Page 90 of Traitor

I clapped my hand on his shoulder roughly and nodded. “Thanks, man.” It was as deep as either one of us was ever going to venture without growing a vagina.

“So, the handcuffs?”

I sighed. “What would you say if I told you that Lauren and I have been on and off since last June? Or that we’d been living together up until last month?”

His face screwed up in confusion. “What the fuck? Are you serious?”

I nodded and told him everything from the last six years—how I sold my soul to the devil the morning after meeting an angel. How I got her mom killed and ultimately lost her. It seemed like I talked for hours, finally feeling like I was coming up for air by the time I reached the end of it.

“Wow.” David kept shaking his head. “Jesus.”

I leaned forward until my arms were on my legs, matching his stance. “Tell me about it. I was actually dumb enough to believe that I could keep her cuffed to the bed until she started listening to reason.”

“Well, I would say you’re tied for the stupidity award with that and the fact that you thought now was a good time to propose,” David said with a grim smile.

The breeze whistled as it moved through the orchard, cooling our skin, yet not clearing my head one damn bit. “So, I just let her go?”
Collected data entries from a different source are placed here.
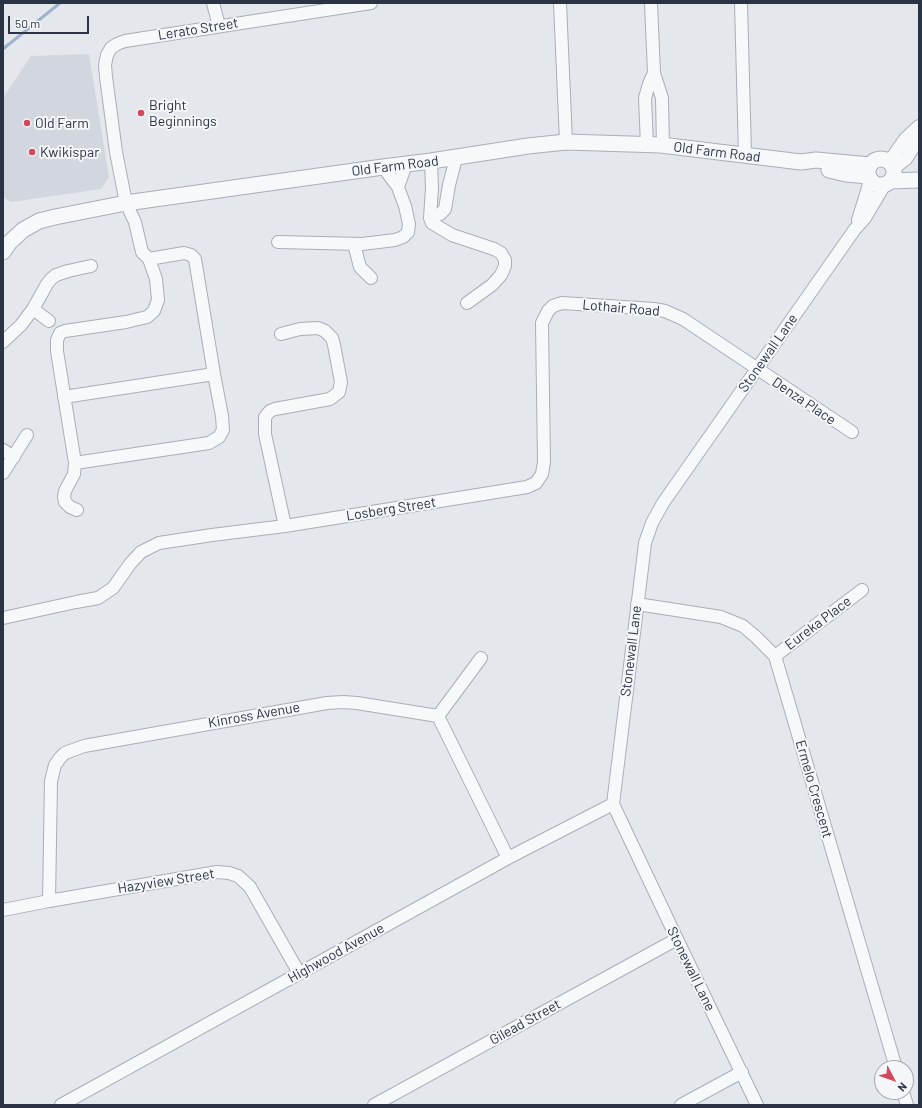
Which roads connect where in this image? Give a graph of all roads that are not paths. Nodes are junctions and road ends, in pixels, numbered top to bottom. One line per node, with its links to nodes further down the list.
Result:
1 (213, 3): 6 (street)
2 (371, 3): 6 (street, Lerato Street)
3 (560, 3): 10 (street)
4 (651, 3): 7 (street)
5 (741, 3): 13 (street)
6 (219, 26): 23 (street, Lerato Street)
7 (654, 73): 11 (street); 12 (street)
8 (919, 126): 20 (street)
9 (919, 139): 20 (street)
10 (566, 142): 11 (street, Old Farm Road); 14 (street, Old Farm Road)
11 (647, 145): 12 (street, Old Farm Road)
12 (663, 146): 13 (street, Old Farm Road)
13 (745, 155): 18 (street, Old Farm Road)
14 (456, 158): 15 (street, Old Farm Road); 24 (street)
15 (431, 161): 16 (street, Old Farm Road); 24 (street)
16 (406, 164): 17 (street, Old Farm Road); 17 (street)
17 (383, 167): 23 (street, Old Farm Road)
18 (869, 173): 20 (street); 20 (street); 25 (street, Stonewall Lane)
19 (919, 173): 20 (street)
20 (890, 174): 21 (street); 25 (street, Stonewall Lane)
21 (919, 180)
22 (399, 190): 27 (street)
23 (126, 203): 28 (street, Old Farm Road); 29 (street, Lerato Street)
24 (430, 218): 32 (street)
25 (855, 229): 38 (street, Stonewall Lane)
26 (278, 242): 27 (street)
27 (354, 244): 31 (street)
28 (3, 252)
29 (149, 259): 39 (street); 40 (street, Lerato Street)
30 (91, 266): 33 (street)
31 (371, 278)
32 (467, 303)
33 (33, 309): 35 (street); 37 (street)
34 (545, 315): 38 (street, Lothair Road); 48 (street, Losberg Street)
35 (49, 321)
36 (281, 334): 48 (street)
37 (3, 342)
38 (757, 369): 41 (street, Denza Place); 50 (street, Stonewall Lane)
39 (214, 374): 40 (street); 45 (street)
40 (64, 397): 45 (street, Lerato Street)
41 (852, 432)
42 (27, 435): 44 (street)
43 (3, 450): 44 (street)
44 (14, 457): 46 (street)
45 (75, 463): 47 (street)
46 (3, 474)
47 (77, 510)
48 (285, 526): 51 (street, Losberg Street)
49 (862, 590): 52 (street, Eureka Place)
50 (637, 604): 52 (street, Ermelo Crescent); 55 (street, Stonewall Lane)
51 (3, 618)
52 (775, 656): 61 (street, Ermelo Crescent)
53 (481, 658): 54 (street)
54 (438, 716): 56 (street); 57 (street, Kinross Avenue)
55 (613, 804): 56 (street, Highwood Avenue); 59 (street, Stonewall Lane)
56 (508, 858): 60 (street, Highwood Avenue)
57 (49, 901): 58 (street, Hazyview Street); 60 (street, Hazyview Street)
58 (3, 910)
59 (677, 939): 62 (street, Stonewall Lane); 65 (street, Gilead Street)
60 (299, 973): 63 (street, Highwood Avenue)
61 (894, 1060)
62 (742, 1072): 66 (street); 67 (street, Stonewall Lane)
63 (82, 1100): 64 (street, Highwood Avenue)
64 (61, 1105)
65 (374, 1105)
66 (681, 1105)
67 (757, 1105)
David bent down and picked a blade of grass, splitting it between his fingers, completely lost in thought. “I can’t answer that for you. If you and the club didn’t have anything to do with what happened to her mom, then eventually, she’s going to see the truth. What about the shit with your dad?”

I pinched the bridge of my nose and sighed. “My whole life, I wanted nothing more than to be Jamie Quinn’s kid. Now that I know I am, it just fucking complicates everything. So, I’m not the son of a sociopath. I’m just the son of a man who was too much of a pussy to acknowledge me. It’s not much better.”

“The one thing I can’t figure out is how Lauren knew.” He began twisting the grass around his finger like a ring, the carpenter in him building something out of nothing. If I tried, I’d just end up with grass stains on my hands.

“She said it was his mannerisms.” We slipped back into silence and I wondered if there was anyone else on the planet who knew me as well as she did—if there was anyone who would ever know.

“Well, I think you know what to do,” he said as he dropped the grass and stood up.

“I do?”

David nodded. “Yeah, you’re good at thinking on your feet—always have been. Let me just say that nothing is impossible to overcome. I’m living proof of that. Just give her some space, but don’t stop chasing her—even after you catch her. Don’t make the same mistakes I did.”

I laughed. “David, I don’t think anybody’s stupid enough to make the same mistakes as you. Like how hard is it to not put your dick in her best friend?”

He cuffed me upside the head. “How hard is it to not keep kidnapping women and proposing to them?”

“Touché, asshole.”

I stood up and stretched before following him back toward the inn. I was going to give her the space she needed, while working to find the real killer.

David and I parted in the upstairs hallway as Elizabeth came around the corner. She gave him a small smile and nodded, before looping her arm through his, letting him lead her back toward their room. He winked at her in return and I found that I hadn’t understood a bit of their exchange.

“What’s with all the secret codes?”

“See you later, Mike,” she called cheerfully over her shoulder to me.

I stood in the same spot. “That doesn’t answer my question. Are y’all really just leaving like that?”

David paused and looked back at me. “I’m kid-free for the next two hours, so unless you have some life-threatening emergency, go the fuck back to your room.”

I flipped him off and rounded the corner toward the room. I knew that Lauren would be long gone, but I planned on spending the next few hours before check-out working on the case and trying not to think about all the ways I’d let her down.

Maybe it’d keep my mind off of Grey too.

I slid the key card in and waited until it flashed green before swinging the door wide open. Lauren was back in her dress from the night before, staring out the window.

“Hey,” I said quietly. “I wasn’t sure you’d still be here.”

She turned around and nodded. “Yeah. I dropped a bombshell on you and I didn’t want to leave until I knew you were okay. I would’ve come after you, but I was cuffed to the bed.”